Legal infrastructure conflict with public health pandemic responses
Disease X
by Herbin Isaac
San Francisco (Precision Vaccinations News)

At the recent World Government Summit, the World Health Organization (WHO) Director-General commented that the planet is "unprepared" for a Disease X outbreak or future pandemics.

While Dr. Tedros Adhanom Ghebreyesus did not comment on how to legally manage a Disease X pandemic, a team of experts shared some keen observations and recommendations.

A Stanford Health Policy (SHP) article by Beth Duff-Brown commented that recent state legal reforms have exacerbated rather than improved weaknesses in U.S. emergency powers, jeopardizing future public health responses.

Rather than enhancing health emergency legal infrastructures, many states have adopted reforms that make them worse, according to new research by SHP's Michelle Mello, JD, Ph.D.

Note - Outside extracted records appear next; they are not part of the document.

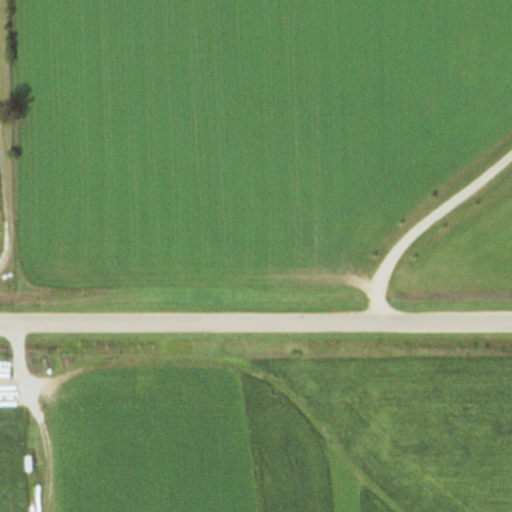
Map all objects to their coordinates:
road: (425, 231)
road: (255, 326)
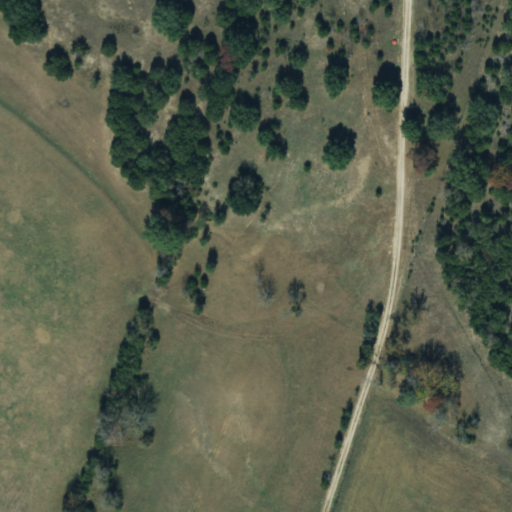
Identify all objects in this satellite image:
road: (385, 260)
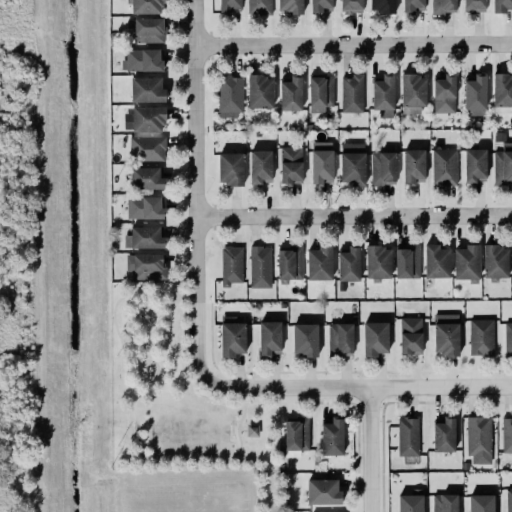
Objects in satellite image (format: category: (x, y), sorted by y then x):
building: (228, 5)
building: (228, 5)
building: (319, 5)
building: (320, 5)
building: (411, 5)
building: (411, 5)
building: (474, 5)
building: (474, 5)
building: (501, 5)
building: (501, 5)
building: (146, 6)
building: (146, 6)
building: (259, 6)
building: (259, 6)
building: (289, 6)
building: (289, 6)
building: (351, 6)
building: (351, 6)
building: (382, 6)
building: (382, 6)
building: (443, 6)
building: (443, 6)
building: (148, 29)
building: (148, 30)
road: (354, 43)
building: (141, 59)
building: (142, 60)
building: (146, 89)
building: (147, 89)
building: (502, 89)
building: (502, 90)
building: (259, 91)
building: (260, 91)
building: (383, 92)
building: (290, 93)
building: (319, 93)
building: (320, 93)
building: (351, 93)
building: (352, 93)
building: (383, 93)
building: (443, 93)
building: (290, 94)
building: (412, 94)
building: (413, 94)
building: (444, 94)
building: (475, 95)
building: (476, 95)
building: (229, 96)
building: (229, 96)
building: (147, 118)
building: (148, 118)
building: (146, 148)
building: (147, 148)
building: (321, 161)
building: (321, 162)
building: (352, 163)
building: (352, 163)
building: (291, 164)
building: (291, 164)
building: (502, 164)
building: (502, 164)
building: (259, 165)
building: (413, 165)
building: (413, 165)
building: (474, 165)
building: (474, 165)
building: (260, 166)
building: (444, 166)
building: (444, 166)
building: (382, 167)
building: (229, 168)
building: (230, 168)
building: (383, 168)
building: (145, 177)
building: (146, 178)
road: (197, 187)
building: (145, 207)
building: (145, 207)
road: (354, 217)
building: (146, 237)
building: (146, 237)
building: (406, 260)
building: (407, 260)
building: (377, 261)
building: (436, 261)
building: (436, 261)
building: (495, 261)
building: (495, 261)
building: (319, 262)
building: (378, 262)
building: (466, 262)
building: (466, 262)
building: (289, 263)
building: (289, 263)
building: (319, 263)
building: (348, 264)
building: (349, 264)
building: (231, 265)
building: (232, 265)
building: (145, 266)
building: (146, 266)
building: (260, 266)
building: (260, 266)
road: (162, 292)
road: (184, 292)
road: (145, 295)
road: (122, 296)
road: (143, 298)
road: (147, 298)
road: (141, 302)
road: (149, 302)
road: (145, 306)
road: (111, 316)
road: (156, 317)
road: (180, 317)
road: (135, 318)
road: (116, 330)
building: (410, 334)
building: (446, 334)
building: (446, 334)
road: (146, 335)
building: (410, 335)
building: (232, 336)
building: (481, 336)
building: (232, 337)
building: (268, 337)
building: (269, 337)
building: (374, 337)
building: (481, 337)
building: (339, 338)
building: (375, 338)
building: (507, 338)
building: (508, 338)
road: (159, 339)
building: (304, 339)
building: (305, 339)
building: (340, 339)
road: (163, 342)
road: (134, 343)
road: (147, 350)
road: (147, 383)
road: (354, 386)
road: (195, 390)
park: (176, 393)
road: (129, 398)
road: (265, 402)
road: (242, 417)
park: (188, 430)
road: (242, 430)
building: (252, 430)
building: (507, 433)
building: (507, 433)
building: (296, 434)
building: (296, 434)
building: (443, 434)
building: (444, 435)
building: (408, 436)
building: (408, 436)
building: (331, 437)
building: (332, 437)
building: (478, 438)
building: (479, 439)
road: (370, 449)
road: (200, 460)
building: (323, 491)
building: (323, 491)
building: (508, 499)
building: (508, 499)
building: (410, 500)
building: (411, 501)
building: (444, 503)
building: (444, 503)
building: (480, 503)
building: (480, 503)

Mello, a health policy and law professor, is the lead author of an analysis published by the BMJ that looks at the legal infrastructure's role in combatting the recent pandemic.

Mello and colleagues examined laws passed by state legislatures addressing the scope of public health powers held by health officials and governors.

Some legal reforms may "contort federalism" in ways that may undermine pandemic responses.

Although the U.S. Constitution grants public health powers to the federal government and the states, the national government can regulate only where it can tie its action to one of the existing federal powers.

The authors analyzed the content of 65 laws adopted in 24 states from January 2021 through April 2023. They found that many imposed important, substantive restrictions on what officials can do to combat health emergencies.

For example, four states adopted new prohibitions requiring vaccines or proof of vaccination.

Some of the procedural checks that states adopted could be helpful; the authors noted—for example, requirements that officials provide explanations for the health orders they issue.

An accompanying editorial in the BMJ notes the nation's pre-existing structural and systematic features contributed to the devastating pandemic outcomes.

Originally published by Stanford Health Policy, a joint effort of the Freeman Spogli Institute for International Studies and the Stanford School of Medicine, the unedited article was posted on February 12, 2024.

The term Disease X was included for the first time in February 2018 by the WHO Blueprint list of diseases. According to the WHO, Disease X represents the knowledge that a serious international epidemic could be caused by a pathogen currently unknown to cause human disease.